Would it have been worth while,
To have bitten off the matter with a smile,
To have squeezed the universe into a ball
To roll it toward some overwhelming question,
To say: “I am Lazarus, come from the dead,
Come back to tell you all, I shall tell you all”—
If one, settling a pillow by her head,

Should say: “That is not what I meant at all.

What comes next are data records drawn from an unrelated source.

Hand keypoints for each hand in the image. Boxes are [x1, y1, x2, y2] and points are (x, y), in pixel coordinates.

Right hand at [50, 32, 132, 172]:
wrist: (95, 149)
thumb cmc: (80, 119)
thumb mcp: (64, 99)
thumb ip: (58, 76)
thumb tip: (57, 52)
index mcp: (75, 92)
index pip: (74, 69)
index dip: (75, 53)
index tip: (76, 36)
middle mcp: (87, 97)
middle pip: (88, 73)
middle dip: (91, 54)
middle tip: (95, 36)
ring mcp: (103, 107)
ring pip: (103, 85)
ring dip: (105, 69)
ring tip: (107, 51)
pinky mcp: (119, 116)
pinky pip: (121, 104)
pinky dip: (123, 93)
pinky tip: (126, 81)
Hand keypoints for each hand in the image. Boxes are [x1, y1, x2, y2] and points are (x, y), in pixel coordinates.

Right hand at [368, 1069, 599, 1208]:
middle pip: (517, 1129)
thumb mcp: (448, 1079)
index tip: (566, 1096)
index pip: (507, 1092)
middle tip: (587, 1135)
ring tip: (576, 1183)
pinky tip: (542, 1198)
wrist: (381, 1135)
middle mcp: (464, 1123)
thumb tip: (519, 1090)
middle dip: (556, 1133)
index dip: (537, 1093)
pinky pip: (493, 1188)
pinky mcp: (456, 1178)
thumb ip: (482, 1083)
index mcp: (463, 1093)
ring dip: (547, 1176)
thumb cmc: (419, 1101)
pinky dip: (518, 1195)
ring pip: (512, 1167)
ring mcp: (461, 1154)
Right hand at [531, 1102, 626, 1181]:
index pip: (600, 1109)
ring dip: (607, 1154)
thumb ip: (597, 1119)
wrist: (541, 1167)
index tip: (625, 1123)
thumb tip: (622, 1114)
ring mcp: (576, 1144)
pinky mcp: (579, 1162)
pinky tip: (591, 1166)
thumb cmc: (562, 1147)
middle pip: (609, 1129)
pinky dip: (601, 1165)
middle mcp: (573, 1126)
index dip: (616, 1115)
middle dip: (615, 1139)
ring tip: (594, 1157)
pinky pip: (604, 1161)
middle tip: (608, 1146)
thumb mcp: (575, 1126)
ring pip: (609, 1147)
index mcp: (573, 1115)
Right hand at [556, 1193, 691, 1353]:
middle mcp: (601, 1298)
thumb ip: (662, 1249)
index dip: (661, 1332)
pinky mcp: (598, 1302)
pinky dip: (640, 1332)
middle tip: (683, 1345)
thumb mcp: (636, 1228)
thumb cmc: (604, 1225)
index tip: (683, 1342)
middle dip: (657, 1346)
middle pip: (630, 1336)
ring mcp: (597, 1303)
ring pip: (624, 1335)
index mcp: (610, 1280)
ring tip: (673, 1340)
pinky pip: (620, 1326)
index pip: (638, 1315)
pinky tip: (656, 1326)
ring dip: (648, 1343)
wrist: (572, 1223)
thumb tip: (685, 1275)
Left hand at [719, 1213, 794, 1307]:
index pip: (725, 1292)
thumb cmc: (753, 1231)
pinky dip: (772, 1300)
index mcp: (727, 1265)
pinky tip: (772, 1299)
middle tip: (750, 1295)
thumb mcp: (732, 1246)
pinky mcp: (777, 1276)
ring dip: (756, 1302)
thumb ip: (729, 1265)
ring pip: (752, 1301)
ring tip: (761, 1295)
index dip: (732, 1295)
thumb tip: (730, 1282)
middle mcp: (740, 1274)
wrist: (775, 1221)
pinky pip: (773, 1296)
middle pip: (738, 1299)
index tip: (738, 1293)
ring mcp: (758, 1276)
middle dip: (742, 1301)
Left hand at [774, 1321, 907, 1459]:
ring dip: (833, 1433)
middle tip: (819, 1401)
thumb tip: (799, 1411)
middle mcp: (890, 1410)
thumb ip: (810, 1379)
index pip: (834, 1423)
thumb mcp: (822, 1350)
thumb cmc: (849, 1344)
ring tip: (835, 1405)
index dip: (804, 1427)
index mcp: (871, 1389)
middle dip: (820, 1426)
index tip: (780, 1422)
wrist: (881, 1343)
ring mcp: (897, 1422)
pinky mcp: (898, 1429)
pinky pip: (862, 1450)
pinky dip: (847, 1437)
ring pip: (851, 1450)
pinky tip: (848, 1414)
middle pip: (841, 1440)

That is not it, at all.”

I recently wrote about being true to oneself regardless of social pressures to conform.  But I must confess that there are environments in which a person can’t be oneself, especially when one is particularly spiritual.  When one is in a superficial environment, one can’t really talk on a depth level.  It would not be received.  One would be ridiculed, ignored–as in Eliot’s poem–even be met with anger.  Try being a divinity student in a bar.  The social disjunct, the ridicule, the inappropriate context all make it nearly impossible to be spiritual in a secular environment, a secular world.  How should I presume?

Eliot himself was Prufrock.  He kept his Christianity to himself until his reputation was firmly established.  Then he converted to Anglo-Catholic Christianity publicly and wrote Four Quartets.  At that point his literary career became a bit suspect.  And much of his later work, like The Cocktail Party, is bland to the point of being insufferable.

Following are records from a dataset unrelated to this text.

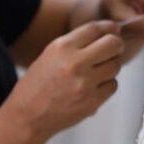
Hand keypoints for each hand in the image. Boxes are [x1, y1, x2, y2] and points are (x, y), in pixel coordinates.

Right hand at [5, 20, 124, 143]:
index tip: (113, 30)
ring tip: (96, 72)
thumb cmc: (39, 83)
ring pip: (116, 65)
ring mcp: (85, 84)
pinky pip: (113, 85)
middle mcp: (75, 63)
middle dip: (116, 45)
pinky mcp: (92, 101)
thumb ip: (78, 42)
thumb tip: (112, 32)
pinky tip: (93, 87)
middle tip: (112, 50)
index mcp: (62, 48)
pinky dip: (107, 85)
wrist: (26, 116)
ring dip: (110, 66)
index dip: (109, 27)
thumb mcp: (51, 54)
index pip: (96, 28)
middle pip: (113, 44)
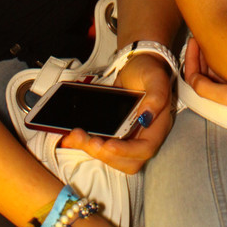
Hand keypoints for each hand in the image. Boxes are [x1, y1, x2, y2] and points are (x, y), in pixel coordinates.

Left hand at [59, 53, 172, 174]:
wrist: (136, 65)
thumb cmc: (148, 70)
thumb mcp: (155, 77)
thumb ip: (156, 95)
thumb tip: (146, 117)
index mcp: (157, 127)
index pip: (145, 149)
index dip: (126, 151)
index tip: (107, 144)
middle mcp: (142, 136)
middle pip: (126, 160)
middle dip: (104, 154)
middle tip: (86, 140)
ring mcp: (127, 137)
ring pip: (110, 156)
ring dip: (90, 150)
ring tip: (74, 136)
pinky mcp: (112, 133)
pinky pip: (99, 145)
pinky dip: (83, 143)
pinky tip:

But I am a fan of Eliot.  And as a Swedenborgian, I know what it is like to have a deep spirituality that one can’t speak of in most public venues.  I have expanded my social network to include an interfaith organization, an interdenominational Christian organization.  And in these environments I can be openly Swedenborgian and be well-received.  But in the blues club, in 12-step organizations, in casual environments I seem to need to keep it all inside.  It isn’t a matter of fear.  It is more a matter of good taste.  I would not abandon my Swedenborgianism, it’s just something others don’t care to hear about, and I respect the others with whom I socialize.  In Jacob’s dream, the angels ascended and descended the ladder–they didn’t stay always at the top.